La SMEL organise généralement beaucoup d’actions pour récolter des fonds. “Nous avons fait des collectes, organisées une marche, plusieurs activités culturelles comme des théâtres ou des concerts”. Un processus qui fonctionnait plutôt bien, jusqu’à ce que le Covid-19 arrive "ça fait maintenant début 2020, tout est un peu paralysé” assure le docteur Mourad. Ce n’est pas pour autant que l’ASBL ne fait plus rien. “On envoie aussi du matériel médical.
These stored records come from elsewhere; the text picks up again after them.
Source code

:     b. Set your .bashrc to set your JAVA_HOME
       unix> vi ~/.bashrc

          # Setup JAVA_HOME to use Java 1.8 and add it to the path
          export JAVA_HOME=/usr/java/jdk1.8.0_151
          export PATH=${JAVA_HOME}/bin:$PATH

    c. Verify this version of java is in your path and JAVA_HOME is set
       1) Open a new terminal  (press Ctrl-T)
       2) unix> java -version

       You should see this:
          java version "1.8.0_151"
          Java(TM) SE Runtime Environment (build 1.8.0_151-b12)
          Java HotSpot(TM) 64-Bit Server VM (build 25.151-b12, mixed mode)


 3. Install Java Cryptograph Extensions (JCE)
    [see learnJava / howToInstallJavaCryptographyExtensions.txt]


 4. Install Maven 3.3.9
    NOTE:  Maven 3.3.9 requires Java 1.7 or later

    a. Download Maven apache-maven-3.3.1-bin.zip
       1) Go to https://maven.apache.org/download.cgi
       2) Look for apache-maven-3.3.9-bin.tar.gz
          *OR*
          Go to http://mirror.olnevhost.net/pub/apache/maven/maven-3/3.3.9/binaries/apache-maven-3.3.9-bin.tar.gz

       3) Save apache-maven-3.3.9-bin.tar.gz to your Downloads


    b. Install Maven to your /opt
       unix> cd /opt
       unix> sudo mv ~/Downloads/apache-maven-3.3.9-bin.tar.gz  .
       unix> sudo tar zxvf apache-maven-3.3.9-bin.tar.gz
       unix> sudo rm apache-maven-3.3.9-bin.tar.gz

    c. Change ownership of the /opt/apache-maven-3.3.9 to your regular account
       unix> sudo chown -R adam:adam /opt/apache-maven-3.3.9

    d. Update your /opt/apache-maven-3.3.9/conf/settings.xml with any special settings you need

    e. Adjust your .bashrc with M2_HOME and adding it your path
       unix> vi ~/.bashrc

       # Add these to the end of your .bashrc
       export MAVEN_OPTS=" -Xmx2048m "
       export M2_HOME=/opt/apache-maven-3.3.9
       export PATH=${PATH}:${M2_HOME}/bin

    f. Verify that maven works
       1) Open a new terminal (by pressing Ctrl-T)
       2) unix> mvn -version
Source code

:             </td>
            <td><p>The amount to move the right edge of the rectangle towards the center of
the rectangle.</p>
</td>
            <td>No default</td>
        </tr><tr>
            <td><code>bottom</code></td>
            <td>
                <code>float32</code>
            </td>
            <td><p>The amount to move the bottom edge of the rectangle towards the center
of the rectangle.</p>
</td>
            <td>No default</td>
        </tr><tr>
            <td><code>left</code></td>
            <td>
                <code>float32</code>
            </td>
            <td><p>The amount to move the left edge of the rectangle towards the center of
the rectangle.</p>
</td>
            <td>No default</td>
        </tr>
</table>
Mardi prochain un container de fils de suture sera envoyé du port d’Anvers directement jusqu’à Beyrouth".

De son côté, Nadine travaille seule en Belgique. Elle mobilise ses proches et des connaissances autour d’elle pour trouver des donneurs. En tant que pharmacienne elle fait jouer son réseau pour trouver ce dont elle a besoin, "je vois qu’il y a des gens qui manquent de tel médicament au Liban et bien je fais en sorte ici de mobiliser les médecins, de voir s’ils ont des échantillons qui pourraient dépanner”. Et puis “de bouche-à-oreille je sais qui pourrait voyager bientôt pour aller aider des gens dans le besoin”.

Une histoire de cœur

Seule ou au travers une association, le constat est le même : la communauté libanaise de Belgique s’est réellement montrée généreuse. “La solidarité est énorme en Belgique, les Libanais qui vivent ici sont remarquables” constate Michel Mourad. “De manière générale, les Libanais se serrent les coudes et s’entraident beaucoup. C’est vraiment l’une de nos plus riches qualités", assure Nadine Abi Abdlallah.

"On a une dette, nous, les Libanais qui sommes venus vivre en Belgique et nous avons toujours voulu rendre la pareille à notre pays d’origine, et à nos familles qui sont restées là-bas”, explique le docteur Mourad quand on lui demande pourquoi il se mobilise autant pour le Liban. Nadine, elle, fera toujours du Liban sa priorité, “j’ai fait ma vie ici, j’ai rencontré mon mari, mais une part de nous est restée au Liban, donc on ne peut pas s’empêcher de voir ce qu’on peut faire de là où on se trouve”.

L’espoir de voir le Liban renaître

Aujourd’hui le Liban subit une crise économique, politique et sociale sans précédent depuis plus de deux ans. L’arrivée du Covid-19 n’a rien arrangé et l’explosion au port de Beyrouth le 4 août dernier n’a fait qu’empirer la situation. "Les gens meurent de faim, tout est beaucoup plus cher, les prix sont devenus déraisonnables”, la Livre libanaise a encore chuté la semaine dernière.

Au marché noir, la monnaie a frôlé les 15.000 livres pour un dollar, avant de repasser aux alentours de 11.000 livres. Le taux officiel est toujours de 1507 livres pour un dollar. L’érosion du pouvoir d’achat et la précarisation provoquent la colère de la population, avec des manifestations, les Libanais en ont marre. "Même en temps de guerre ce n’était pas une telle catastrophe" poursuit-elle.

Mais malgré tout pour Nadine ce n’est pas la fin du Liban. "Oui, ça va prendre du temps, certainement plus de temps que les autres fois, mais il va se remettre sur pied. Je garde espoir".

Notre pays est un Phénix, il va renaître

Nadine Abi Abdallah et Michel Mourad ne sont pas des cas uniques. Plusieurs associations travaillent depuis la Belgique pour venir en aide au pays du cèdre et c’est sans compter les dons La communauté libanaise de Belgique est très active et solidaire envers leur pays de cœur. Voir leur pays se détruire à petit feu les attriste. Des aides surtout bienvenues quand on sait que selon un rapport de l’ONU, une personne sur cinq au Liban vit dans une situation d’extrême pauvreté.